A prominent figure in Harlem of New York City, who served as the pastor of a historic black church and as president of a major university, has reportedly passed away.
Rev. Calvin Butts III, head of Harlem’s landmark Abyssinian Baptist Church and former president of the State University of New York at Old Westbury in Long Island, was 73 years old, the Associated Press reported.
Butts had first joined Abyssinian as a youth minister in 1972 but ultimately served as the senior pastor of the church for over 30 years. His tenure as president of SUNY-Old Westbury began in 1999 and concluded in 2020.
Death announced by his church
“It is with profound sadness, we announce the passing of our beloved pastor, Reverend Dr. Calvin O. Butts, III, who peacefully transitioned in the early morning of October 28, 2022,” the church said on its website. “The Butts Family and entire Abyssinian Baptist Church membership solicit your prayers for us in our bereavement.”
It is with profound sadness, we announce the passing of our beloved pastor, Reverend Dr.
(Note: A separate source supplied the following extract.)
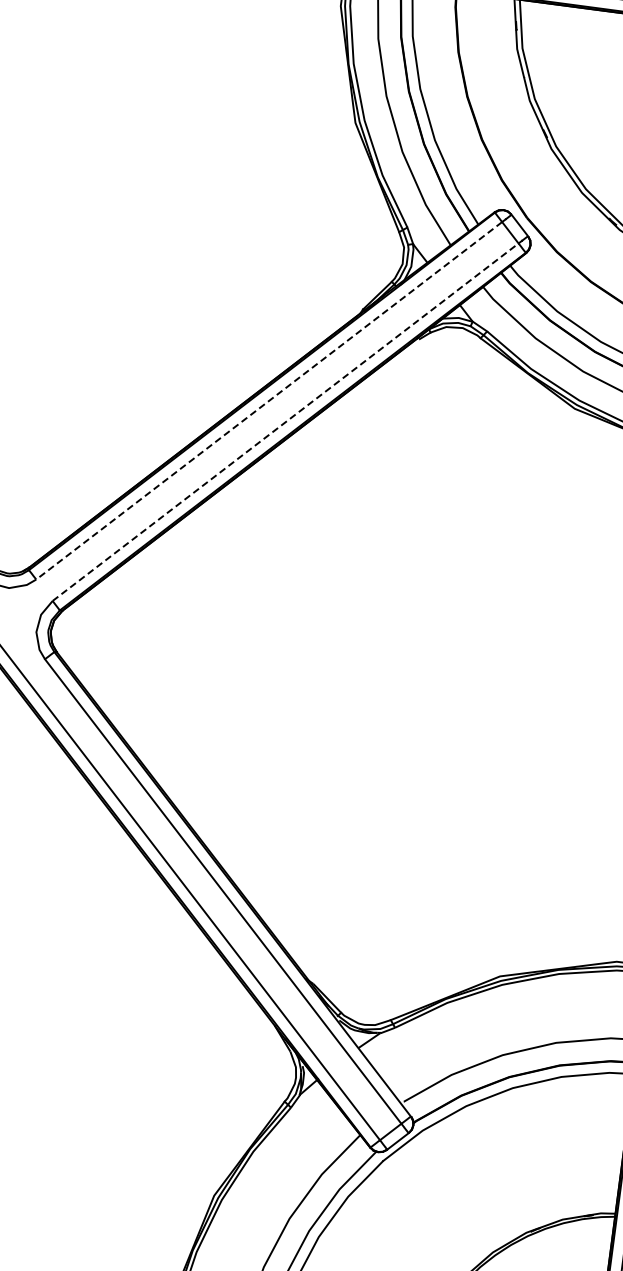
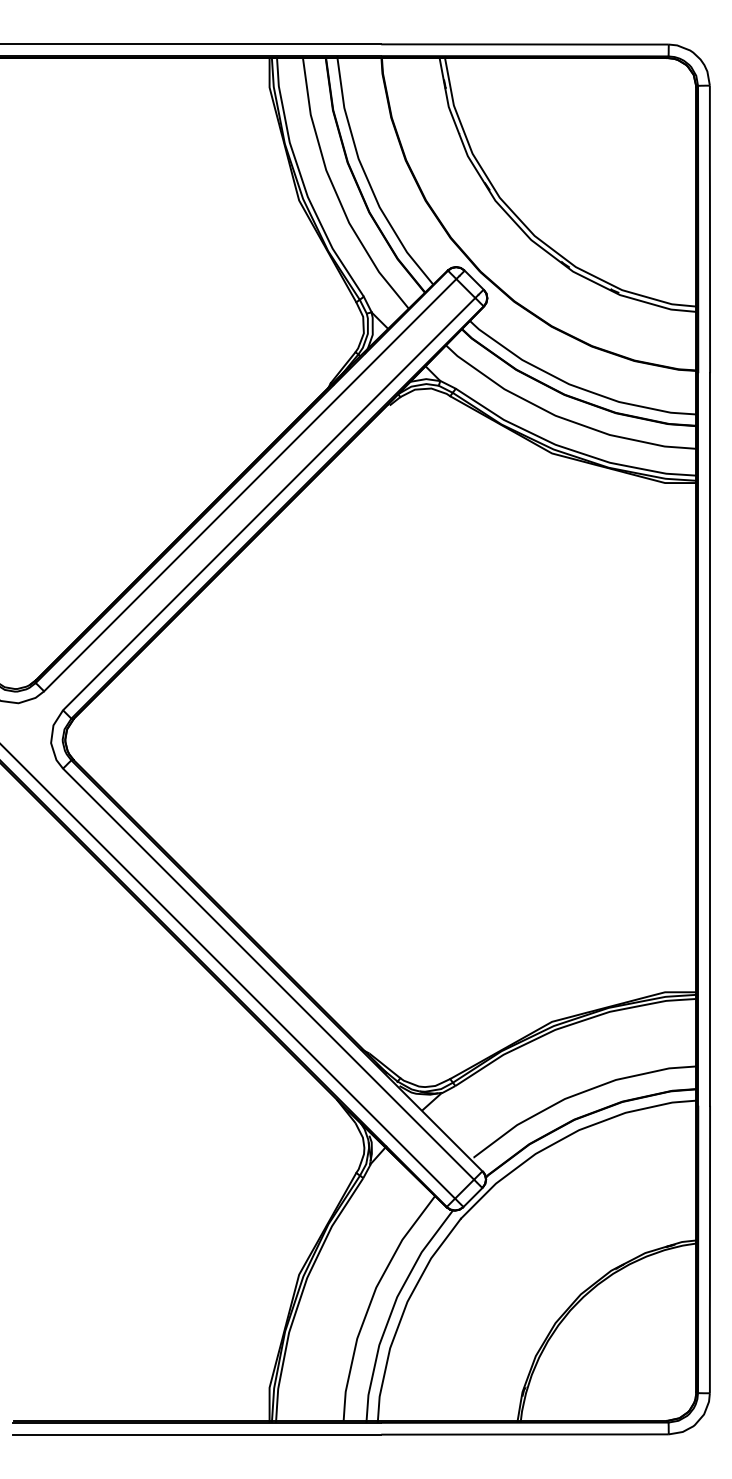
line: (268, 400) -> (249, 485), dashed -> solid
line: (286, 421) -> (269, 503), dashed -> solid

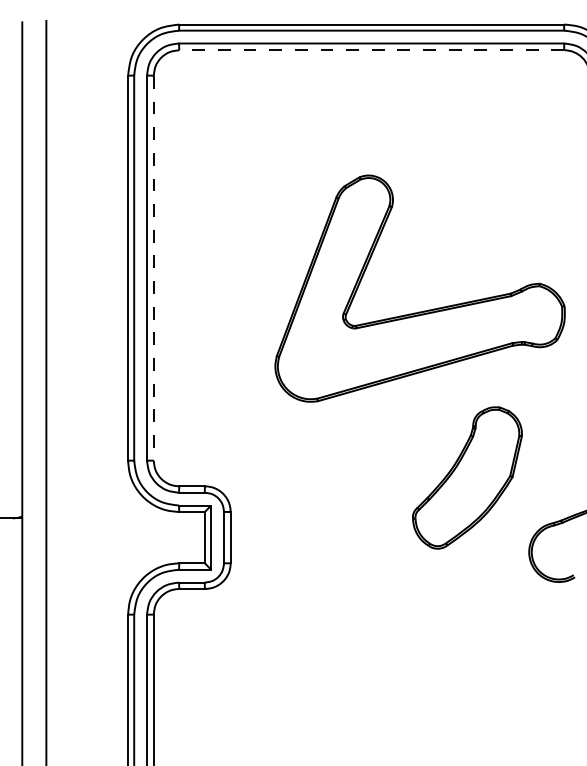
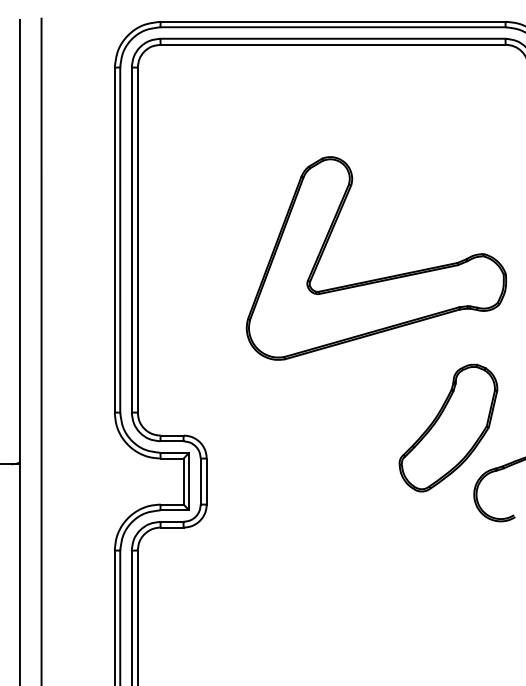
line: (371, 50) -> (332, 45), dashed -> solid
line: (153, 268) -> (137, 240), dashed -> solid
part: (467, 477) -> (448, 427), moved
Calvin O. Butts, lll, who peacefully transitioned in the early morning of October 28, 2022. The Butts Family & entire Abyssinian Baptist Church membership solicit your prayers. pic.twitter.com/fBzJBoUe3v
— Abyssinian Baptist (@AbyssinianBC) October 28, 2022
The AP noted that Abyssinian Baptist Church, which was first founded in 1808 by black worshippers unsupportive of segregation in other churches in NYC, is considered to be one of the most “prominent pulpits” in the nation, and it was rebuilt in its current location in 1923 and designated as a city landmark in 1993.
A controversial figure, worked to improve the local community
The AP further reported that Butts, though predominately aligned with the Democratic Party, was not always constrained by partisanship or ideology, as evidenced by the fact that he worked with Gov. George Pataki (R) and served on state boards that oversaw economic development but had also, at the same time, provided his pulpit as a platform for communist Cuban dictator Fidel Castro.
Nor was he afraid of provoking controversy, such as when he endorsed Hillary Clinton over Barack Obama in the 2008 Democratic primary, or when he took on the rap music industry in the 1990s by preaching against its misogynistic and violent lyrical content and even engaging in a debate over the form of art with then-prominent rapper, now TV star, Ice T.
Butts was also heralded for the work he did to help improve his community, including the establishment of a non-profit organization known as the Abyssinian Development Corp. that helped fund and construct housing, retail businesses, schools, and other projects in the neighborhoods that surrounded his church.
He also kept an eye on guarding the health of his community, such as by mobilizing support for AIDS patients or, more recently, instituting COVID-19 mitigation measures at his church and encouraging his congregants and community members to get vaccinated against the virus.
Cancer is the likely but unconfirmed cause of death
According to the AP, Butts had been born in Bridgeport, Connecticut, grew up in Queens, New York, and graduated from Morehouse College in Atlanta, Georgia, but returned to NYC and earned ministerial degrees from the Union Theological Seminary and Drew University, during which time he began his career in ministry at Abyssinian.
NYC’s Gothamist reported that Butts had previously been diagnosed with pancreatic cancer, though the cause of his death has not yet been revealed. He is survived by his wife, Patricia, and their three children plus six grandchildren.